Summary
This national patient safety alert has been issued by the NHS England National Patient Safety team. This alert is for action by acute, community and mental health providers, health and justice services, primary care including nursing and care homes, general practice and community pharmacy.
All actions should be completed as soon as possible but no later than 20 November 2026.
Content
This alert has been issued in response to concerns of patients with penicillin allergies being incorrectly recorded as a penicillamine allergies in electronic prescribing systems. This creates a risk of a patient with a known penicillin allergy being administered a penicillin-based antibiotic and having a potentially fatal anaphylactic reaction. The risk of this error is not specific to any one electronic prescribing system.
Actions required
At health system level
Primary and secondary care organisations should form a working group across an appropriate geographical area, chaired by an appropriate chief clinical information officer, to co-ordinate implementation of the following actions:
- Identify patients recorded as having a penicillamine allergy by running a report in relevant digital systems in primary and secondary care.

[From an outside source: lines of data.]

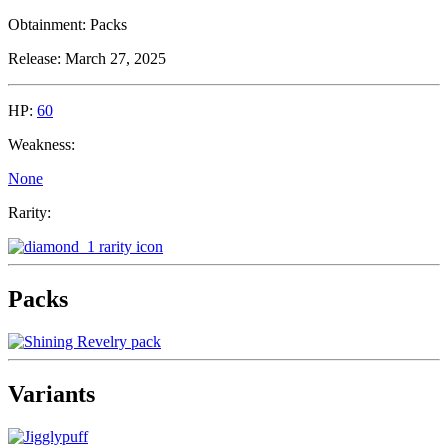
Obtainment:
Packs
Release:
March 27, 2025
HP:
60
Weakness:
None
Rarity:
Packs
Variants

- Clinically review the accuracy of the allergy status and amend accordingly.
- Ensure allergy records in electronic prescribing and related digital systems that record allergy status are updated.
To prevent reoccurrence:
Secondary care organisations should ensure allergy guidance and training cover safe recording of allergy status in electronic prescribing systems and related digital healthcare systems, including the need to check and correct allergy status on admission and discharge.
Primary care should implement additional checks when staff (especially non-clinical staff) input allergy status into GP systems, for example, consider the need for a clinical review if penicillamine is the stated allergen.
All organisations should work with digital system suppliers and user groups to develop and deploy additional built-in mitigations to reduce the likelihood of inadvertent recording of the wrong allergy, such as adding alerts and modifying search terms. Organisations should prioritise the safe deployment of upgrades to their digital systems where suppliers have developed effective mitigations and safety features.
The working group should strongly consider producing regular reports on allergy status until assurance has been gained that the issue is resolved.